(Document passage Opens)

The National Bank of Ukraine (NBU), the country’s central bank is engaged in developing a national cryptocurrency. Reports indicate that this cryptocurrency will be centrally controlled by the NBU and at parity with Ukraine’s national fiat currency, the Hryvnia (UAH). It is possible the Ukrainian national cryptocurrency will be called the e-hryvnia.

An advisor to the Head of the Association of Ukrainian Banks, Alexei Kushch, says “Many central banks are developing similar national currencies. Now the currency circulation in Ukraine functions in two spheres: it is cash and non-cash, that is accounts in banks. And with the help of Blockchain technology, you can start the third form – digital. Digital money will also be in bank accounts but will be recorded on an electronic wallet. At the same time, due to the Blockchain technology, money will be protected from fraud, hacker attacks, and illegal withdrawal. This is quite a promising direction, which, on the one hand, will protect human rights in terms of property, and on the other – significantly reduce the costs and time of transactions, and accelerate the turnover of money in the country”.

Indeed, fiat payment networks are often prone to hacking, whereas a properly developed cryptocurrency is impossible to hack even with the world’s most powerful supercomputer. This may be particularly important in Ukraine since the country has been in a prolonged war with Russia, which has resulted in the loss of the Crimea and there continues to be an active frontline in southeast Ukraine. Russia has been engaged in cyber-warfare with Ukraine’s banks, i.e. hacking, to destabilize Ukraine, and the results have been devastating. A properly built national cryptocurrency would eliminate threats from Russia, helping to maintain Ukraine’s sovereignty.

(Document passage Closes)

**Job 1**
Answer these questions from the passage on Ukraine's national cryptocurrency:
(a) What name might the Ukrainian national cryptocurrency be given?
(b) According to Alexei Kushch, what two spheres does currency circulation in Ukraine currently function in?
(c) Which territory does the passage say Ukraine lost in its war with Russia?

(Data excerpts Opens)

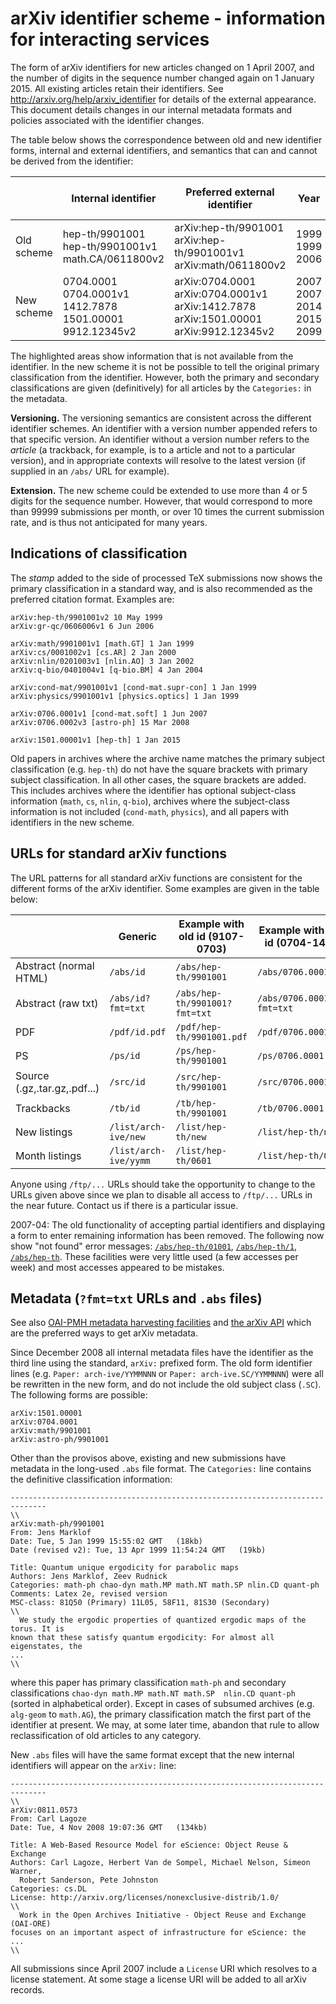 arXiv identifier scheme - information for interacting services
==============================================================

The form of arXiv identifiers for new articles changed on 1 April 2007,
and the number of digits in the sequence number changed again on 1
January 2015. All existing articles retain their identifiers. See
<http://arxiv.org/help/arxiv_identifier> for details of the external
appearance. This document details changes in our internal metadata
formats and policies associated with the identifier changes.

The table below shows the correspondence between old and new identifier
forms, internal and external identifiers, and semantics that can and
cannot be derived from the identifier:

<table>
<thead>
<tr class="header">
<th> </th>
<th>Internal identifier</th>
<th>Preferred external<br />
identifier</th>
<th>Year</th>
<th>Month</th>
<th>Version</th>
<th>Original primary<br />
classification</th>
<th>Primary classification</th>
<th>Secondary classification</th>
</tr>
</thead>
<tbody>
<tr class="odd">
<td>Old scheme</td>
<td>hep-th/9901001<br />
hep-th/9901001v1<br />
math.CA/0611800v2</td>
<td>arXiv:hep-th/9901001<br />
arXiv:hep-th/9901001v1<br />
arXiv:math/0611800v2</td>
<td>1999<br />
1999<br />
2006</td>
<td>1 (Jan)<br />
1 (Jan)<br />
11 (Nov)</td>
<td>latest<br />
v1<br />
v2</td>
<td>hep-th<br />
hep-th<br />
math.CA</td>
<td>(in metadata)</td>
<td>(in metadata)</td>
</tr>
<tr class="even">
<td>New scheme</td>
<td>0704.0001<br />
0704.0001v1<br />
1412.7878<br />
1501.00001<br />
9912.12345v2</td>
<td>arXiv:0704.0001<br />
arXiv:0704.0001v1<br />
arXiv:1412.7878<br />
arXiv:1501.00001<br />
arXiv:9912.12345v2</td>
<td>2007<br />
2007<br />
2014<br />
2015<br />
2099</td>
<td>6 (Jun)<br />
6 (Jun)<br />
12 (Dec)<br />
1 (Jan)<br />
12 (Dec)</td>
<td>latest<br />
v1<br />
latest<br />
latest<br />
v2</td>
<td>(in announcement log)</td>
<td>(in metadata)</td>
<td>(in metadata)</td>
</tr>
</tbody>
</table>

The highlighted areas show information that is not available from the
identifier. In the new scheme it is not be possible to tell the original
primary classification from the identifier. However, both the primary
and secondary classifications are given (definitively) for all articles
by the `Categories:` in the metadata.

**Versioning.** The versioning semantics are consistent across the
different identifier schemes. An identifier with a version number
appended refers to that specific version. An identifier without a
version number refers to the *article* (a trackback, for example, is to
a article and not to a particular version), and in appropriate contexts
will resolve to the latest version (if supplied in an `/abs/` URL for
example).

**Extension.** The new scheme could be extended to use more than 4 or 5
digits for the sequence number. However, that would correspond to more
than 99999 submissions per month, or over 10 times the current
submission rate, and is thus not anticipated for many years.

Indications of classification
-----------------------------

The *stamp* added to the side of processed TeX submissions now shows the
primary classification in a standard way, and is also recommended as the
preferred citation format. Examples are:

    arXiv:hep-th/9901001v2 10 May 1999
    arXiv:gr-qc/0606006v1 6 Jun 2006

    arXiv:math/9901001v1 [math.GT] 1 Jan 1999
    arXiv:cs/0001002v1 [cs.AR] 2 Jan 2000
    arXiv:nlin/0201003v1 [nlin.AO] 3 Jan 2002
    arXiv:q-bio/0401004v1 [q-bio.BM] 4 Jan 2004

    arXiv:cond-mat/9901001v1 [cond-mat.supr-con] 1 Jan 1999
    arXiv:physics/9901001v1 [physics.optics] 1 Jan 1999

    arXiv:0706.0001v1 [cond-mat.soft] 1 Jun 2007
    arXiv:0706.0002v3 [astro-ph] 15 Mar 2008

    arXiv:1501.00001v1 [hep-th] 1 Jan 2015

Old papers in archives where the archive name matches the primary
subject classification (e.g. `hep-th`) do not have the square brackets
with primary subject classification. In all other cases, the square
brackets are added. This includes archives where the identifier has
optional subject-class information (`math`, `cs`, `nlin`, `q-bio`),
archives where the subject-class information is not included
(`cond-math`, `physics`), and all papers with identifiers in the new
scheme.

URLs for standard arXiv functions
---------------------------------

The URL patterns for all standard arXiv functions are consistent for the
different forms of the arXiv identifier. Some examples are given in the
table below:

|                              | Generic               | Example with old id (9107-0703) | Example with new id (0704-1412) | Example new id (1501-)    |
|------------------------------|-----------------------|---------------------------------|---------------------------------|---------------------------|
| Abstract (normal HTML)       | `/abs/id`             | `/abs/hep-th/9901001`           | `/abs/0706.0001`                | `/abs/1501.00001`         |
| Abstract (raw txt)           | `/abs/id?fmt=txt`     | `/abs/hep-th/9901001?fmt=txt`   | `/abs/0706.0001?fmt=txt`        | `/abs/1501.00001?fmt=txt` |
| PDF                          | `/pdf/id.pdf`         | `/pdf/hep-th/9901001.pdf`       | `/pdf/0706.0001.pdf`            | `/pdf/1501.00001.pdf`     |
| PS                           | `/ps/id`              | `/ps/hep-th/9901001`            | `/ps/0706.0001`                 | `/ps/1501.00001`          |
| Source (.gz,.tar.gz,.pdf...) | `/src/id`             | `/src/hep-th/9901001`           | `/src/0706.0001`                | `/src/1501.00001`         |
| Trackbacks                   | `/tb/id`              | `/tb/hep-th/9901001`            | `/tb/0706.0001`                 | `/tb/1501.00001`          |
| New listings                 | `/list/arch-ive/new`  | `/list/hep-th/new`              | `/list/hep-th/new`              | `/list/hep-th/new`        |
| Month listings               | `/list/arch-ive/yymm` | `/list/hep-th/0601`             | `/list/hep-th/0601`             | `/list/hep-th/0601`       |

Anyone using `/ftp/...` URLs should take the opportunity to change to
the URLs given above since we plan to disable all access to `/ftp/...`
URLs in the near future. Contact us if there is a particular issue.

2007-04: The old functionality of accepting partial identifiers and
displaying a form to enter remaining information has been removed. The
following now show "not found" error messages:
[`/abs/hep-th/01001`](http://arxiv.org/abs/hep-th/01001),
[`/abs/hep-th/1`](http://arxiv.org/abs/hep-th/1),
[`/abs/hep-th`](http://arxiv.org/abs/hep-th). These facilities were very
little used (a few accesses per week) and most accesses appeared to be
mistakes.

<span id="abs">Metadata (`?fmt=txt` URLs and `.abs` files)</span>
-----------------------------------------------------------------

See also [OAI-PMH metadata harvesting facilities](oa/index.md) and [the
arXiv API](api/index.md) which are the preferred ways to get arXiv
metadata.

Since December 2008 all internal metadata files have the identifier as
the third line using the standard, `arXiv:` prefixed form. The old form
identifier lines (e.g. `Paper: arch-ive/YYMMNNN` or
`Paper: arch-ive.SC/YYMMNNN`) were all be rewritten in the new form, and
do not include the old subject class (`.SC`). The following forms are
possible:

    arXiv:1501.00001
    arXiv:0704.0001
    arXiv:math/9901001
    arXiv:astro-ph/9901001

Other than the provisos above, existing and new submissions have
metadata in the long-used `.abs` file format. The `Categories:` line
contains the definitive classification information:

    ------------------------------------------------------------------------------
    \\
    arXiv:math-ph/9901001
    From: Jens Marklof
    Date: Tue, 5 Jan 1999 15:55:02 GMT   (18kb)
    Date (revised v2): Tue, 13 Apr 1999 11:54:24 GMT   (19kb)

    Title: Quantum unique ergodicity for parabolic maps
    Authors: Jens Marklof, Zeev Rudnick
    Categories: math-ph chao-dyn math.MP math.NT math.SP nlin.CD quant-ph
    Comments: Latex 2e, revised version
    MSC-class: 81Q50 (Primary) 11L05, 58F11, 81S30 (Secondary)
    \\
      We study the ergodic properties of quantized ergodic maps of the torus. It is
    known that these satisfy quantum ergodicity: For almost all eigenstates, the
    ...
    \\

where this paper has primary classification `math-ph` and secondary
classifications `chao-dyn math.MP math.NT math.SP  nlin.CD quant-ph`
(sorted in alphabetical order). Except in cases of subsumed archives
(e.g. `alg-geom` to `math.AG`), the primary classification match the
first part of the identifier at present. We may, at some later time,
abandon that rule to allow reclassification of old articles to any
category.

New `.abs` files will have the same format except that the new internal
identifiers will appear on the `arXiv:` line:

    ------------------------------------------------------------------------------
    \\
    arXiv:0811.0573
    From: Carl Lagoze
    Date: Tue, 4 Nov 2008 19:07:36 GMT   (134kb)

    Title: A Web-Based Resource Model for eScience: Object Reuse & Exchange
    Authors: Carl Lagoze, Herbert Van de Sompel, Michael Nelson, Simeon Warner,
      Robert Sanderson, Pete Johnston
    Categories: cs.DL
    License: http://arxiv.org/licenses/nonexclusive-distrib/1.0/
    \\
      Work in the Open Archives Initiative - Object Reuse and Exchange (OAI-ORE)
    focuses on an important aspect of infrastructure for eScience: the
    ...
    \\

All submissions since April 2007 include a `License` URI which resolves
to a license statement. At some stage a license URI will be added to all
arXiv records.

(Data excerpts Closes)

**Job 2**
Please output the lines of the records from the line with "the new internal" to the line with "identifiers will appear", both included, unchanged.

**Answer section 1**
(a) The e-hryvnia.
(b) Cash and non-cash, that is, accounts in banks.
(c) The Crimea.

**Answer section 2**
New `.abs` files will have the same format except that the new internal
identifiers will appear on the `arXiv:` line:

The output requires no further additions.